**Prompt:**
Copy every line of the items below word for word, omitting the pictures from your answer.

Records contained in a dataset

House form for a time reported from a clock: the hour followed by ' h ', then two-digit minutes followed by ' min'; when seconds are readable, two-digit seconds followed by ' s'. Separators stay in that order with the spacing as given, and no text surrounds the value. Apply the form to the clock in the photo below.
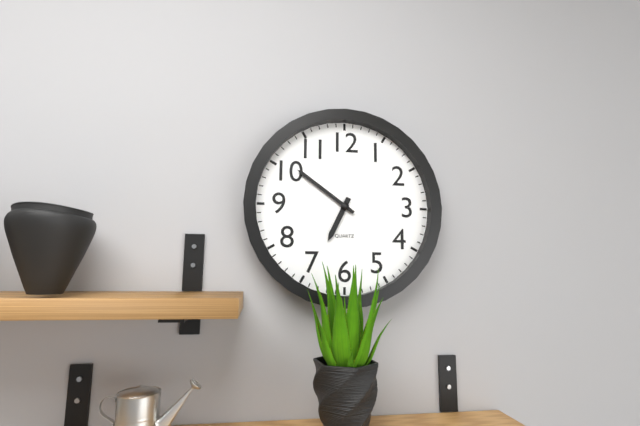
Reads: 6 h 51 min
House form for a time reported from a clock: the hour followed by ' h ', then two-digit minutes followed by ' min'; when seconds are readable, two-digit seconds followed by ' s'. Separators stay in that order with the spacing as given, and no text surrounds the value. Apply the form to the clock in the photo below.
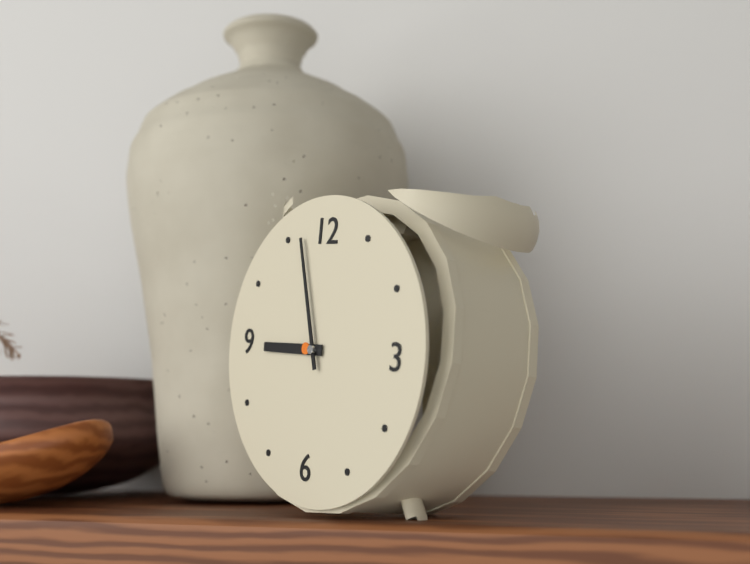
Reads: 8 h 57 min
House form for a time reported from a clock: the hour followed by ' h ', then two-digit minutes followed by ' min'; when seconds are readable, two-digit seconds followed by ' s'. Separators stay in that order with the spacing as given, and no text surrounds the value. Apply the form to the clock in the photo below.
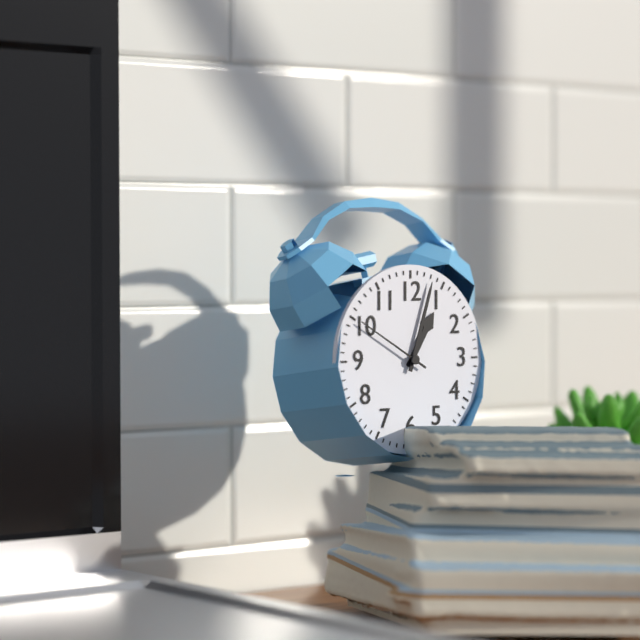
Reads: 1 h 03 min 50 s
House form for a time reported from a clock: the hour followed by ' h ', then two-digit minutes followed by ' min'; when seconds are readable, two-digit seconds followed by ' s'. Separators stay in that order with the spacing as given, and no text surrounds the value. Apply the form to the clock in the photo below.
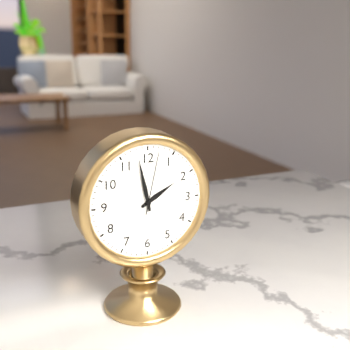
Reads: 1 h 58 min 02 s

**In response:**
House form for a time reported from a clock: the hour followed by ' h ', then two-digit minutes followed by ' min'; when seconds are readable, two-digit seconds followed by ' s'. Separators stay in that order with the spacing as given, and no text surrounds the value. Apply the form to the clock in the photo below.
Reads: 6 h 51 min
House form for a time reported from a clock: the hour followed by ' h ', then two-digit minutes followed by ' min'; when seconds are readable, two-digit seconds followed by ' s'. Separators stay in that order with the spacing as given, and no text surrounds the value. Apply the form to the clock in the photo below.
Reads: 8 h 57 min
House form for a time reported from a clock: the hour followed by ' h ', then two-digit minutes followed by ' min'; when seconds are readable, two-digit seconds followed by ' s'. Separators stay in that order with the spacing as given, and no text surrounds the value. Apply the form to the clock in the photo below.
Reads: 1 h 03 min 50 s
House form for a time reported from a clock: the hour followed by ' h ', then two-digit minutes followed by ' min'; when seconds are readable, two-digit seconds followed by ' s'. Separators stay in that order with the spacing as given, and no text surrounds the value. Apply the form to the clock in the photo below.
Reads: 1 h 58 min 02 s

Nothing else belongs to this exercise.